Les surprises d’un mardi

“Cerrado los martes !”

Zut ! J’étais pourtant partie sur les chapeaux de roue, toute contente d’avoir découvert que le Musée d’art contemporain Reina Sofia offrait des approches très originales de sa collection :  des parcours thématiques à faire à son rythme (l’architecture, le féminisme, l’artiste en crise…), grâce à un petit matériel didactique offert.  Ma première visite dans ce grand musée ou j’avais abouti un peu par hasard m’avait enchantée. Cette deuxième visite, pourtant bien préparée, m’a frustrée. J’avais fouillé la veille le site à fond. J’aurais pu jeter un coup d’oeil sur les heures d’ouverture. Fermé le mardi !

Bon, pas grave. La gare d’Atocha se trouvant de l’autre côté de l’avenue, c’était l’occasion de la découvrir. Mais au moment où j’ai atteint le trottoir d’en face, le terrible attentat du 11 mars 2004 m’est revenu en mémoire : dix bombes en différents lieux de la ville, images de trains éventrés. Ce jour-là, à coup sûr, d’autres que moi avaient décidé de traverser le Paseo de la Reine Christine avec comme seul but de découvrir la gare  la plus célèbre d’Espagne et ont découvert…l’abjection du terrorisme. Rappel sidérant que le sort peut être cruel.
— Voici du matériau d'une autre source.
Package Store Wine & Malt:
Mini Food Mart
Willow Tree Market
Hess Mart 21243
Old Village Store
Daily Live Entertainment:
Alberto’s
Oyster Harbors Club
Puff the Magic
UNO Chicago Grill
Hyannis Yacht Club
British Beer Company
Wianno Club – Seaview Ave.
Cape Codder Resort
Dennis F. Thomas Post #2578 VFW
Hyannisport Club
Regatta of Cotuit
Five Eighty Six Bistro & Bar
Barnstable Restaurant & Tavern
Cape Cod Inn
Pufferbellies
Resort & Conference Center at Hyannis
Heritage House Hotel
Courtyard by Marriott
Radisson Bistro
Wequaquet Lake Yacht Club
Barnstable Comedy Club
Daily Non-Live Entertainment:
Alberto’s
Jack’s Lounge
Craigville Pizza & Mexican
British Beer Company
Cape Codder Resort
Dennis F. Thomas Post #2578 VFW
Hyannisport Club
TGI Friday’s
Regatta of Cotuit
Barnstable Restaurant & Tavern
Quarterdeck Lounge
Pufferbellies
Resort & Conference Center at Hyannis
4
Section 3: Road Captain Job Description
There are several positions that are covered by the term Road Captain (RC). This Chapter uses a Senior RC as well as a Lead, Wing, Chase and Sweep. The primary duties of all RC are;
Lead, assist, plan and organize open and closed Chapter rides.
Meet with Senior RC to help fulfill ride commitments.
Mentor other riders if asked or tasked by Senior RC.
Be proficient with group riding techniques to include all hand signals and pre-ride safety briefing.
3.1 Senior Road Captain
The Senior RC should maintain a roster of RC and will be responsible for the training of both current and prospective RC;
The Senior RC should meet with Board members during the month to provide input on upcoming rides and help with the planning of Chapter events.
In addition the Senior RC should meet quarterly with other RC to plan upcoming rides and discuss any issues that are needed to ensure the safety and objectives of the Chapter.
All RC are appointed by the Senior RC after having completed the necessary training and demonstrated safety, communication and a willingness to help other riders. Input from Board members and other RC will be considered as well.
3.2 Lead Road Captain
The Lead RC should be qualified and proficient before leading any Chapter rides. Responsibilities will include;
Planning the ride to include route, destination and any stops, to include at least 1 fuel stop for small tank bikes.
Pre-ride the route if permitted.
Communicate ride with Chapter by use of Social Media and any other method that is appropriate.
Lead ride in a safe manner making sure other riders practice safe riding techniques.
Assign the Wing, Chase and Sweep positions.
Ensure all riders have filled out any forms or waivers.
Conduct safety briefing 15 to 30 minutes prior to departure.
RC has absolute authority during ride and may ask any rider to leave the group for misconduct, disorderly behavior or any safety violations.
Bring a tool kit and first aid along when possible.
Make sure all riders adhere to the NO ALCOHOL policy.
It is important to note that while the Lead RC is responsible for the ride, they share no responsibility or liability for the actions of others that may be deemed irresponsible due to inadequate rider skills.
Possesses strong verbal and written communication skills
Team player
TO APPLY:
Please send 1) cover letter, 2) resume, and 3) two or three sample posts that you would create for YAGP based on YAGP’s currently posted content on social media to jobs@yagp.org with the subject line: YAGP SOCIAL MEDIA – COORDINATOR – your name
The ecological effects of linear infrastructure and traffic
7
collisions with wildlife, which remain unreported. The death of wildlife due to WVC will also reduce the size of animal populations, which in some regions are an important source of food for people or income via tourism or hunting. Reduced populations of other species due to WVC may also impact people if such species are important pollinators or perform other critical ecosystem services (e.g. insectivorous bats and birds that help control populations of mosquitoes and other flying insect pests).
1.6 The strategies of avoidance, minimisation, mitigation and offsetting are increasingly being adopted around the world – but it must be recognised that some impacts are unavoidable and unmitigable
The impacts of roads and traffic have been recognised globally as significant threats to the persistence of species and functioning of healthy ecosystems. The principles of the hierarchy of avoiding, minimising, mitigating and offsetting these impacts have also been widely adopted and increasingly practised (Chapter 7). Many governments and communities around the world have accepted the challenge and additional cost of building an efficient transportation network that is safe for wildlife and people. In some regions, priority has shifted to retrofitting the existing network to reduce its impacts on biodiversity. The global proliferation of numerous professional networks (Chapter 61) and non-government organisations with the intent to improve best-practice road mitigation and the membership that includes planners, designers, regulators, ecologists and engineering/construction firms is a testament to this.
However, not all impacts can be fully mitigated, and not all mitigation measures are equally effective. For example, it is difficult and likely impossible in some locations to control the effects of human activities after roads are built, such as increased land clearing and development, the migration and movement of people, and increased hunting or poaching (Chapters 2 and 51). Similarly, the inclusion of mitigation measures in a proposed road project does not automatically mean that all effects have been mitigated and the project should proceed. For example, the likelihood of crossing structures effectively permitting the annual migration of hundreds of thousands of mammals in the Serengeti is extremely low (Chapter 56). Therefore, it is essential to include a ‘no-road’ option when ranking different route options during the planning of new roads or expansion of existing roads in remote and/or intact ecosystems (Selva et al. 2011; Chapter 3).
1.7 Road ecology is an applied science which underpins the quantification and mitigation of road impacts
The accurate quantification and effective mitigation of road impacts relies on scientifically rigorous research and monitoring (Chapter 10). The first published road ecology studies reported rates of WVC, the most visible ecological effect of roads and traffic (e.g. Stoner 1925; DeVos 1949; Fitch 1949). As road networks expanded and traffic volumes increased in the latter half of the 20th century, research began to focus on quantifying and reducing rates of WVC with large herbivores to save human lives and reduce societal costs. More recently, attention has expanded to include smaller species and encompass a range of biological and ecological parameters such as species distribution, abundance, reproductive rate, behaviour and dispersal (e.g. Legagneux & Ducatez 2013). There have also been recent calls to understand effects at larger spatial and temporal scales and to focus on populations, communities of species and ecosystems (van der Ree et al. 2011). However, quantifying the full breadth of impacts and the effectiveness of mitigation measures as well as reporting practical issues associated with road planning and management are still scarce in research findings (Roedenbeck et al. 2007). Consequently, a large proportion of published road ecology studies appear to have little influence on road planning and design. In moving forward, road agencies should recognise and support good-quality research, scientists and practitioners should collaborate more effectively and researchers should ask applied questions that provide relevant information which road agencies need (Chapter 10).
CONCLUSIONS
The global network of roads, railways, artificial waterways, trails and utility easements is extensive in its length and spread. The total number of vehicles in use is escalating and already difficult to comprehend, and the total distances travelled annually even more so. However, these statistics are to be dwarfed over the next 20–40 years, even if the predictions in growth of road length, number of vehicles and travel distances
La restauration presque terminée de l’ancien hall de la gare a heureusement ressaisi mon attention . Exit les trains, bonjour les palmiers ! Et une légère déception : ce jardin de plantes vertes me faisait nettement moins rêver que des alignées de trains en partance pour l’inconnu. Pourquoi encombrer cette construction magnifiquement restaurée de toute cette verdure ? Elle obstrue le regard et rend difficilement perceptible le bel espace qui que déploie derrière la somptueuse verrière en dentelle de fer. Une envie de jardin d’hiver ? Après le vide, le trou noir du Jeudi 11 mars, les Madrilènes ont peut-être voulu de la nature, du renouveau. Qui sait ? Que sais-je ?

Mon après-midi n’était qu’entamée, j’ai décidé d’aller voir une exposition de photos intitulée “Fotógrafos. La voluntad de contar”. Je venais de lire de la plume du photographe espagnol Eduardo Momeñe (La visión fotográfica page 72-73) qu’une bonne photo nous touche, nous DIT quelque chose, mais qu’aucun objectif autre que RÉALISER UNE BONNE IMAGE ne peut occuper la première place. J’étais curieuse de voir les oeuvres de ces photographes qui ont la volonté de raconter.

Je me suis donc rendue au lieu de l’exposition : l’édifice de la Telefónica, sur la Gran Via. J’ai découvert la librairie au premier étage, l’histoire de la téléphonie au deuxième, des oeuvres au confluent de l’art et des sciences du vivant au troisième, et une splendide collection de tableaux cubistes au quatrième. Mais nulle trace de l’expo que je voulais voir. J’ai parcouru deux fois de haut en bas le très bel arbre-escalier qui relie les quatre étages ouverts au public, mais non, rien. Je me suis informée et on m’a fourni des explications très approximatives motivant la fermeture temporaire de l’exposition qui avait éveillé mon intérêt.

Décidément, une journée qui n’en fait qu’à sa tête ! Mais quelle riche journée ! J’ai même appris que la tour de la Telefónica, inaugurée en 1930, devait être considérée comme le premier gratte-ciel d’Europe.

Pour atteindre Puerta del Sol, j”ai dû plonger dans la foule jaune, noire et germanique qui encombrait la calle Fuencarral. La nuit tombait, je suis rentrée chez moi. J’espérais une nouvelle surprise, mais non : Mezut Özil a sauvé l’honneur du Real en égalisant le score à la 89e minute contre Borussia Dortmund. La ville est calme.